As shown in Fig. 2, swing arm 38 comprises two matching swing arm halves 90,92. A first aperture 94 at proximal end 40 of each swing arm half (not shown for swing arm half 92) is configured to receive and be pivotally mounted on screw 74. A spacer 96 and two washers 98,100 are also mounted on screw 74 to position swing arm halves 90,92 and to allow them nominally to pivot in visor plane VP (Figs. 3 & 4). Swing arm halves 90,92 are further joined by two rivets 102 with two spacers 104 at second and third apertures 106 and 108. End swing 46 is pivotally coupled to a fourth aperture 110 in the swing arm halves by Allen screw 112 with washers 114 at aperture 116 in end swing 46. Swing arm half 92 includes a recessed groove 118 for holding a lock nut 120 against
rotation to allow tightening of screw 112 without requiring a separate tool for lock nut 120. Swing arm halves 90 and 92 also each include an elongate slide channel 122.
Slide arm 88 has a proximal end 124 which includes an aperture 126 where the slide arm is pivotally coupled to slide arm axle 82 adjacent the swing arm. Two spacers 128 and 130 are also mounted on axle 82 on each side of the slide arm to position the slide arm so that a distal end 132 is disposed between the swing arm halves. Slide arm 88 is slidably coupled at distal end 132 to slide channel 122 of swing arm 38 by a knurled knob 134 with a bolt 136 extending therefrom. Bolt 136 extends through channel 122, two washers 138 and a threaded aperture 140 in slide arm 88.
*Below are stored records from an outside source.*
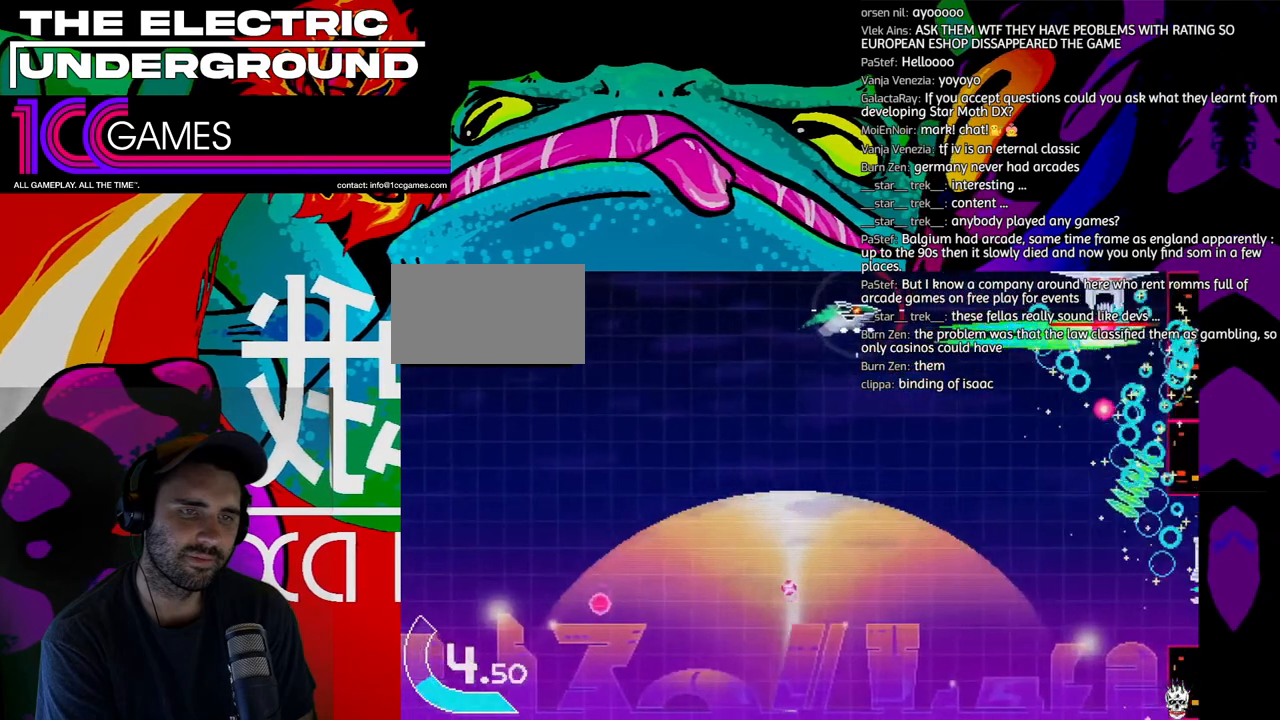
Gameplay with a controller (arcade stick); each line is a JSON object with the inputs held at the frame after it. "events" lists button and stick changes between this image and that frame as [ms after this image, input, new state], when the widget could be followed in between. Not read: L3 R3 other_buttons.
{"buttons": ["SQUARE", "TRIANGLE"], "left_stick": "up-left", "events": [[33, "left_stick", "up"], [133, "left_stick", "center"], [500, "left_stick", "up-left"]]}
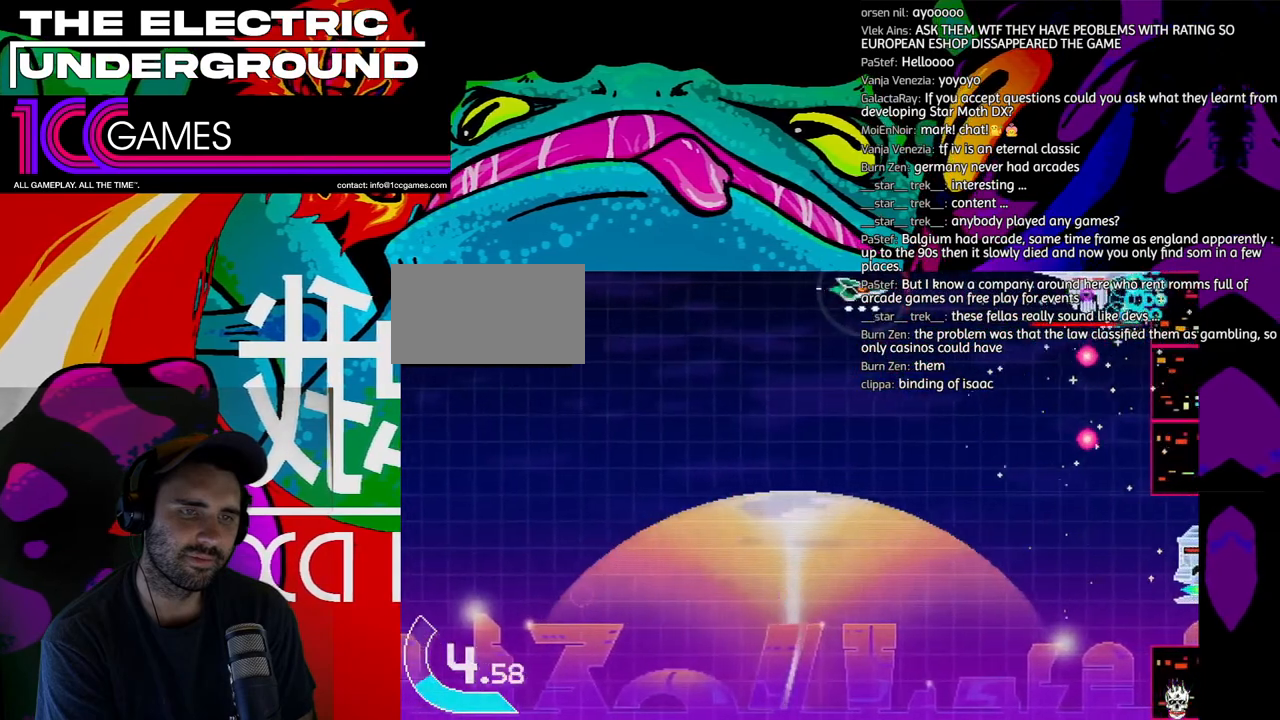
{"buttons": ["SQUARE", "TRIANGLE"], "left_stick": "center", "events": [[100, "left_stick", "up"], [200, "left_stick", "center"]]}
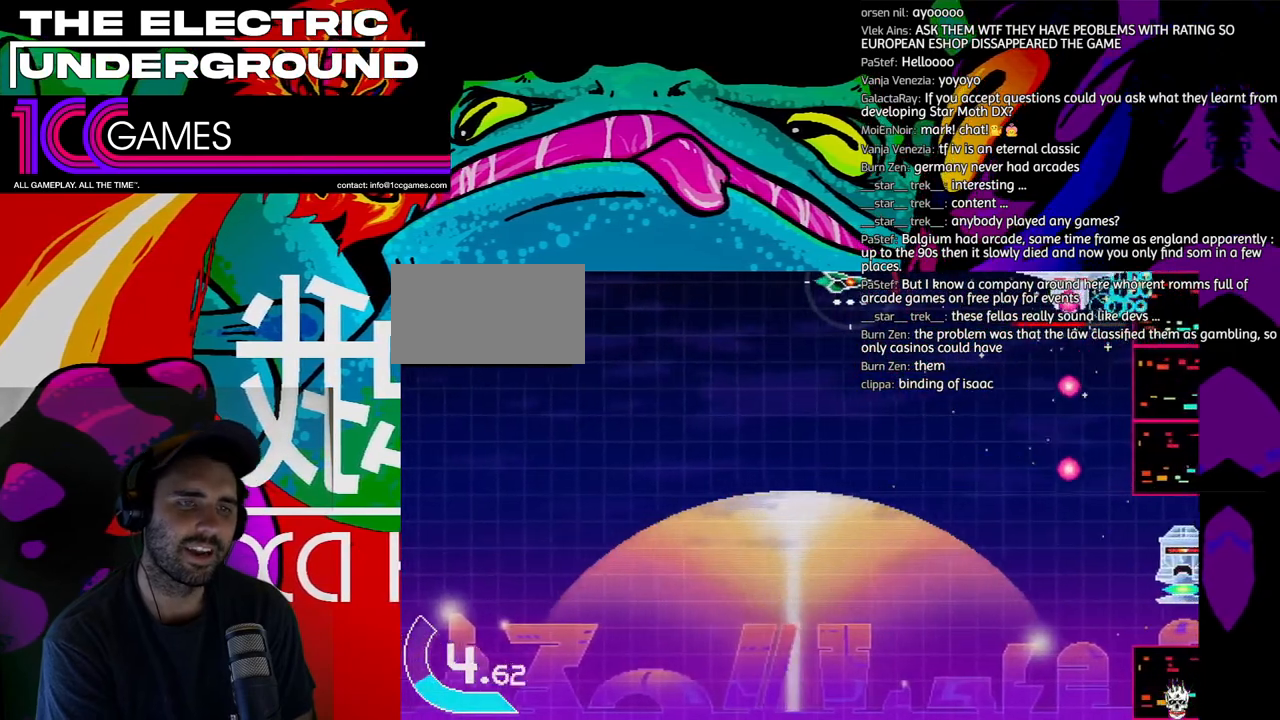
{"buttons": ["SQUARE", "TRIANGLE"], "left_stick": "center", "events": []}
Because swing arm 38 and slide arm 88 are pivotal on two generally parallel and offset axes, SWA and SLA, respectively, the act of pivoting swing arm 38 causes bolt 136 to move along slide channel 122. Knob 134 is configured to be turned by a user's hand to tighten bolt 136 in hole 140 which draws slide arm 88 toward swing arm half 92, tightening or clamping the slide arm against the swing arm half. Thus, knob 134, bolt 136, slider 88 together comprise a finger-operable swing arm lock or control, indicated generally at 142, coupled to swing arm 88 and configured to allow a user selectively to lock the swing arm, preventing the swing arm from pivoting in visor plane VP, and to release the swing arm, permitting the swing arm to pivot in visor plane VP. Swing arm lock 142 is infinitely adjustable by the user to vaiy the swing arm tension between a generally locked configuration and a generally released configuration and through variable tension in between.
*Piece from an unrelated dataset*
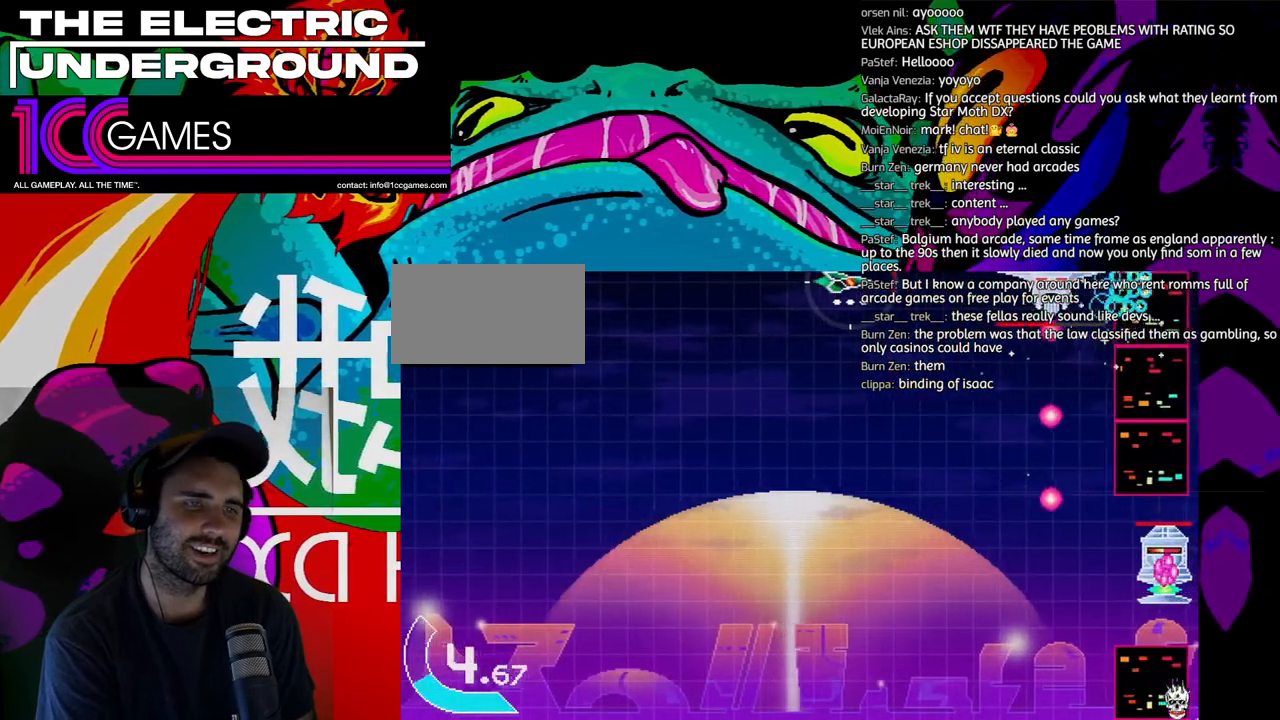
{"buttons": ["SQUARE", "TRIANGLE"], "left_stick": "center", "events": []}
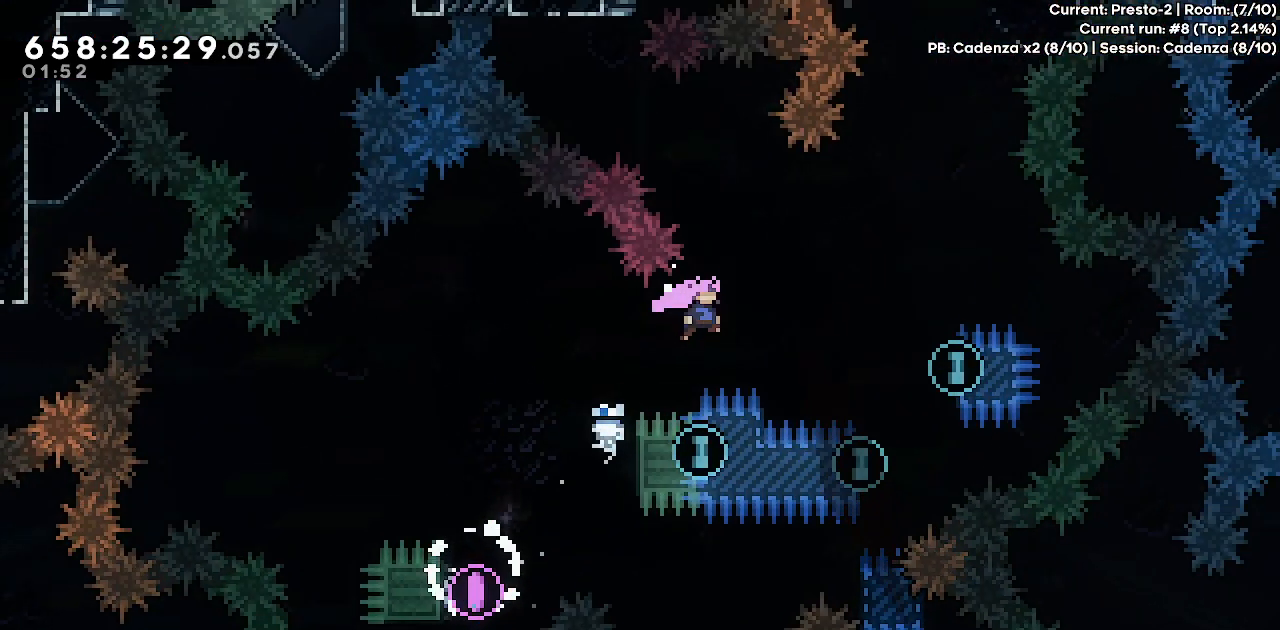
Gameplay with keyboard; each line is a JSON object with the keys held at the frame after it. "events" lists presses ("down") and releases ("up") of "dash", "demo", "down", "grab", "jump", "jump2", "left", "pause", "right" and "up" between this image and that frame as [ms after this image, input, new state], when the widget could be followed in between. No other keys are recorded. Mouse input is not recorded. Key names are as the overlay labels them; some are game actions (e.g. jump) rather than physical keys.
{"keys": ["grab", "up"], "events": [[33, "dash", "down"], [367, "right", "up"], [400, "dash", "up"], [400, "jump", "up"]]}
As shown in Fig. 2, and further illustrated in Figs. 3 and 4, slide channel 122 includes two stops, such as proximal end 144 and distal end 146, which limit the slidable coupling of slide arm 88 to swing arm 38. When swing arm 38 is positioned at an uppermost position, as shown in Fig. 3, bolt 136 is positioned against distal end 146 of channel 122, and swing arm 38 can move no higher. With swing arm 38 is pivoted in visor plane VP down to a lowermost position, as shown in Fig. 4, bolt 136 is positioned against proximal end 144 of channel 122, and swing arm 38 can move no lower.
While the present invention has been shown and described with reference to the foregoing preferred and alternat embodiments, it is to be understood by those skilled in the art that other changes in form and detail may be made therein without departing from the spirit and scope of the invention as defined in the appended claims.